TASK ITEM: Would you write out the full listing exactly, without any pictures?
[[ DATASET EXTRACT open ]]
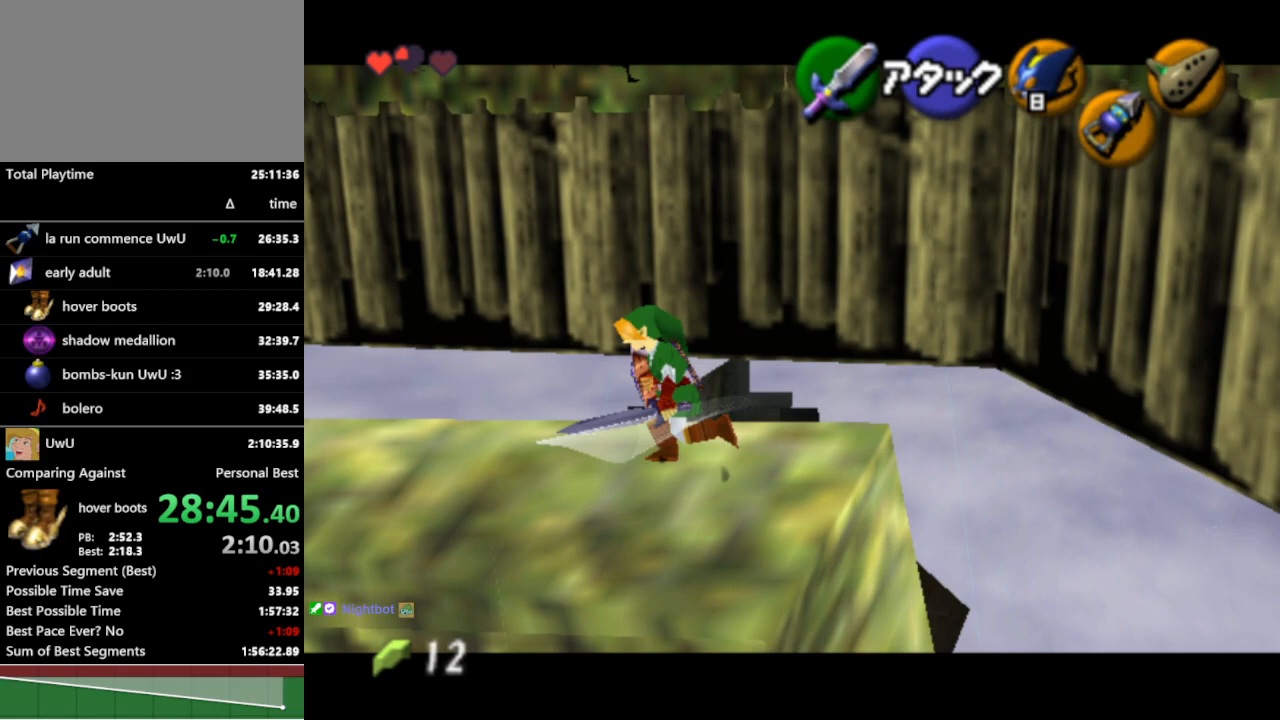
{"buttons": ["L1"], "left_stick": "up", "right_stick": "center", "events": [[133, "L1", "down"], [200, "left_stick", "center"], [433, "left_stick", "up"]]}
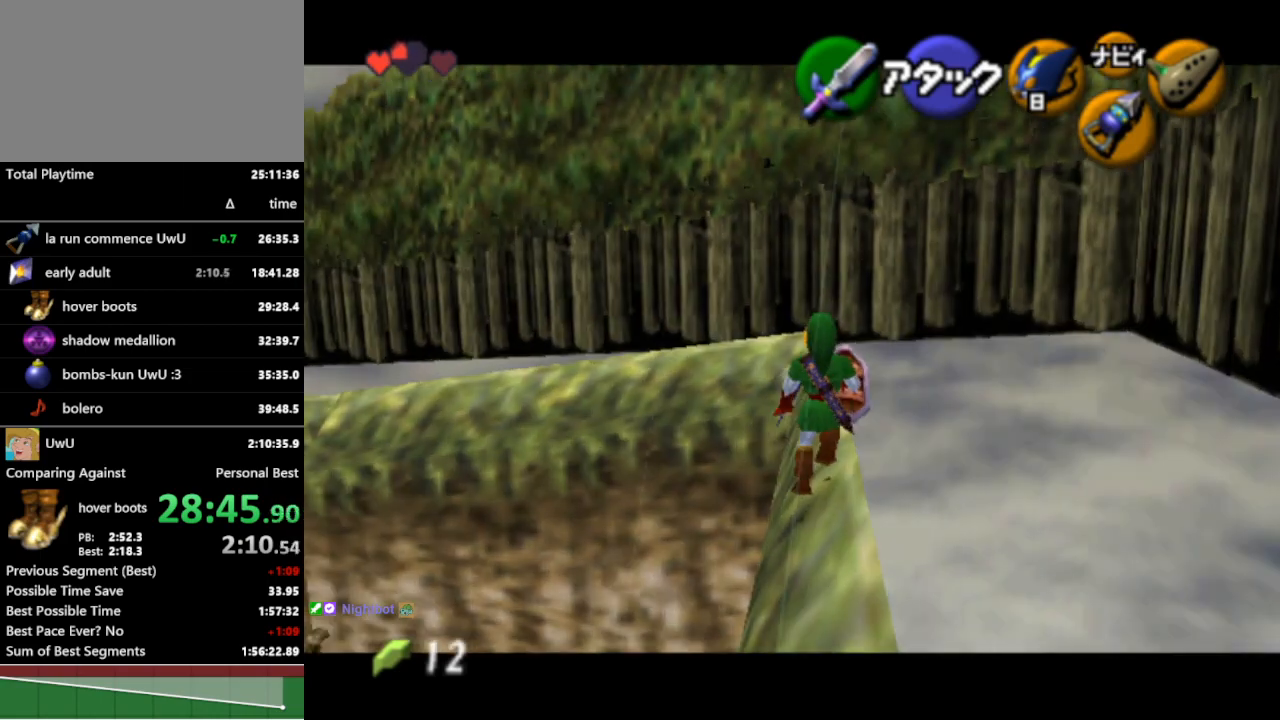
{"buttons": ["L1"], "left_stick": "right", "right_stick": "center", "events": [[133, "left_stick", "up-right"], [433, "left_stick", "right"]]}
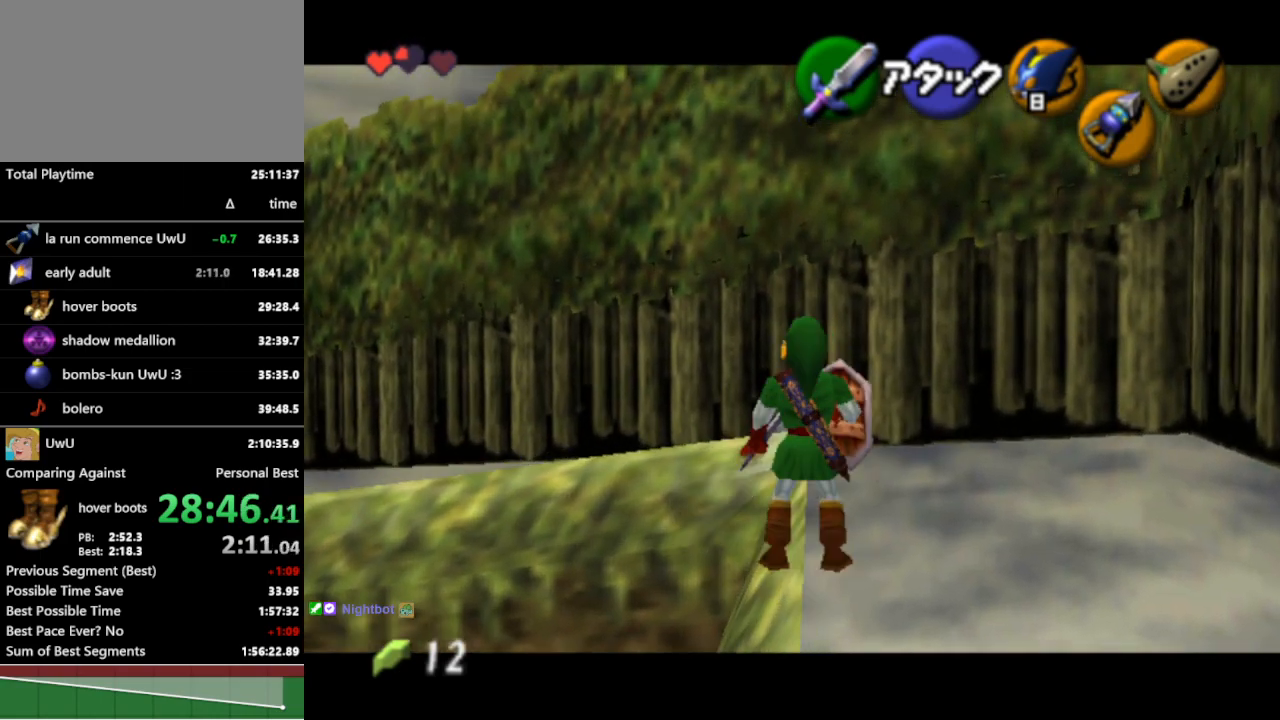
{"buttons": ["L1"], "left_stick": "right", "right_stick": "center", "events": [[400, "A", "down"], [467, "A", "up"]]}
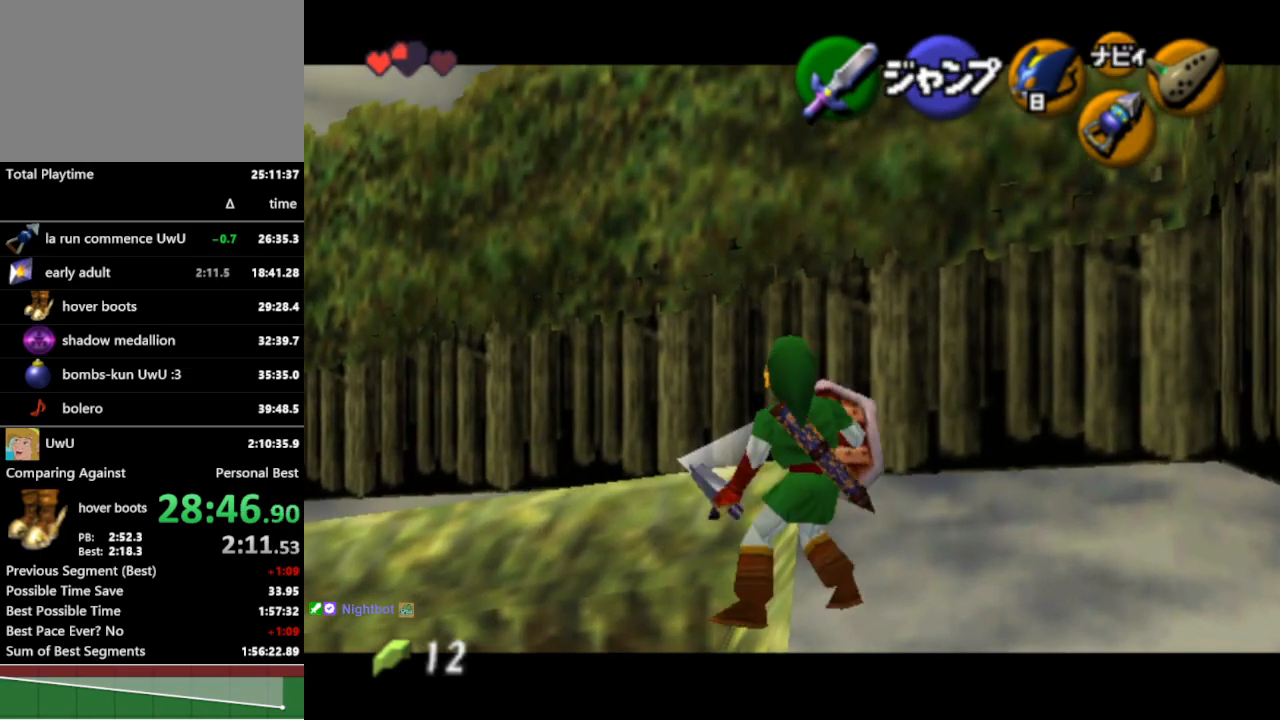
{"buttons": ["L1"], "left_stick": "right", "right_stick": "center", "events": []}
[[ DATASET EXTRACT closed ]]
YOUR RESPONSE:
{"buttons": ["L1"], "left_stick": "up", "right_stick": "center", "events": [[133, "L1", "down"], [200, "left_stick", "center"], [433, "left_stick", "up"]]}
{"buttons": ["L1"], "left_stick": "right", "right_stick": "center", "events": [[133, "left_stick", "up-right"], [433, "left_stick", "right"]]}
{"buttons": ["L1"], "left_stick": "right", "right_stick": "center", "events": [[400, "A", "down"], [467, "A", "up"]]}
{"buttons": ["L1"], "left_stick": "right", "right_stick": "center", "events": []}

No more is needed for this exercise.